Dataset entries:
- - - - -

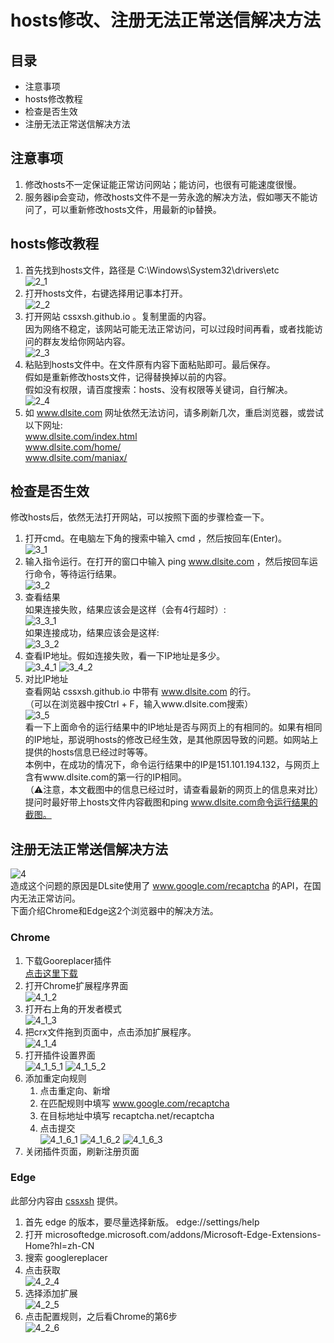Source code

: # hosts修改、注册无法正常送信解决方法

## 目录
+ 注意事项
+ hosts修改教程
+ 检查是否生效
+ 注册无法正常送信解决方法

## 注意事项
1.	修改hosts不一定保证能正常访问网站；能访问，也很有可能速度很慢。
2.	服务器ip会变动，修改hosts文件不是一劳永逸的解决方法，假如哪天不能访问了，可以重新修改hosts文件，用最新的ip替换。

## hosts修改教程
1.	首先找到hosts文件，路径是 C:\Windows\System32\drivers\etc  
![2_1](images/2_1.png)
2.	打开hosts文件，右键选择用记事本打开。  
![2_2](images/2_2.png)
3.	打开网站 cssxsh.github.io 。复制里面的内容。  
    因为网络不稳定，该网站可能无法正常访问，可以过段时间再看，或者找能访问的群友发给你网站内容。  
![2_3](images/2_3.png)
4.	粘贴到hosts文件中。在文件原有内容下面粘贴即可。最后保存。  
假如是重新修改hosts文件，记得替换掉以前的内容。  
假如没有权限，请百度搜索：hosts、没有权限等关键词，自行解决。  
![2_4](images/2_4.png)
5.	如 www.dlsite.com 网址依然无法访问，请多刷新几次，重启浏览器，或尝试以下网址:  
www.dlsite.com/index.html  
www.dlsite.com/home/  
www.dlsite.com/maniax/  

## 检查是否生效
修改hosts后，依然无法打开网站，可以按照下面的步骤检查一下。
1.	打开cmd。在电脑左下角的搜索中输入 cmd ，然后按回车(Enter)。  
![3_1](images/3_1.png)
2.	输入指令运行。在打开的窗口中输入 ping www.dlsite.com ，然后按回车运行命令，等待运行结果。  
![3_2](images/3_2.png)
3.	查看结果  
如果连接失败，结果应该会是这样（会有4行超时）:  
![3_3_1](images/3_3_1.png)  
如果连接成功，结果应该会是这样:  
![3_3_2](images/3_3_2.png)
4.	查看IP地址。假如连接失败，看一下IP地址是多少。  
![3_4_1](images/3_4_1.png)
![3_4_2](images/3_4_2.png)
5.	对比IP地址  
查看网站 cssxsh.github.io 中带有 www.dlsite.com 的行。  
（可以在浏览器中按Ctrl + F，输入www.dlsite.com搜索）  
![3_5](images/3_5.png)  
看一下上面命令的运行结果中的IP地址是否与网页上的有相同的。如果有相同的IP地址，那说明hosts的修改已经生效，是其他原因导致的问题。如网站上提供的hosts信息已经过时等等。  
本例中，在成功的情况下，命令运行结果中的IP是151.101.194.132，与网页上含有www.dlsite.com的第一行的IP相同。  
（⚠注意，本文截图中的信息已经过时，请查看最新的网页上的信息来对比）  
提问时最好带上hosts文件内容截图和ping www.dlsite.com命令运行结果的截图。  

## 注册无法正常送信解决方法
![4](images/4.png)  
造成这个问题的原因是DLsite使用了 www.google.com/recaptcha 的API，在国内无法正常访问。  
下面介绍Chrome和Edge这2个浏览器中的解决方法。
### Chrome
1.	下载Gooreplacer插件  
[点击这里下载](https://github.com/Shi-Iho/DLsite_hosts_guide/raw/master/crx/Gooreplacer_3.12.1.crx)
2.	打开Chrome扩展程序界面  
![4_1_2](images/4_1_2.png)  
3.	打开右上角的开发者模式  
![4_1_3](images/4_1_3.png)  
4.	把crx文件拖到页面中，点击添加扩展程序。  
![4_1_4](images/4_1_4.png) 
5.	打开插件设置界面  
![4_1_5_1](images/4_1_5_1.png)
![4_1_5_2](images/4_1_5_2.png) 
6.	添加重定向规则  
    1. 点击重定向、新增
    2. 在匹配规则中填写 www.google.com/recaptcha
    3. 在目标地址中填写 recaptcha.net/recaptcha
    4. 点击提交  
![4_1_6_1](images/4_1_6_1.png)
![4_1_6_2](images/4_1_6_2.png)
![4_1_6_3](images/4_1_6_3.png)
7. 关闭插件页面，刷新注册页面  

### Edge
此部分内容由 [cssxsh](https://github.com/cssxsh) 提供。  
1.	首先 edge 的版本，要尽量选择新版。 edge://settings/help
2.	打开 microsoftedge.microsoft.com/addons/Microsoft-Edge-Extensions-Home?hl=zh-CN
3.	搜索 googlereplacer
4.	点击获取  
![4_2_4](images/4_2_4.png)
1. 选择添加扩展  
![4_2_5](images/4_2_5.png)
6. 点击配置规则，之后看Chrome的第6步  
![4_2_6](images/4_2_6.png)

- - - - -

For each line in the data above that contains the string "recaptcha", extract the line.

Reply to the task:
造成这个问题的原因是DLsite使用了 www.google.com/recaptcha 的API，在国内无法正常访问。  
    2. 在匹配规则中填写 www.google.com/recaptcha
    3. 在目标地址中填写 recaptcha.net/recaptcha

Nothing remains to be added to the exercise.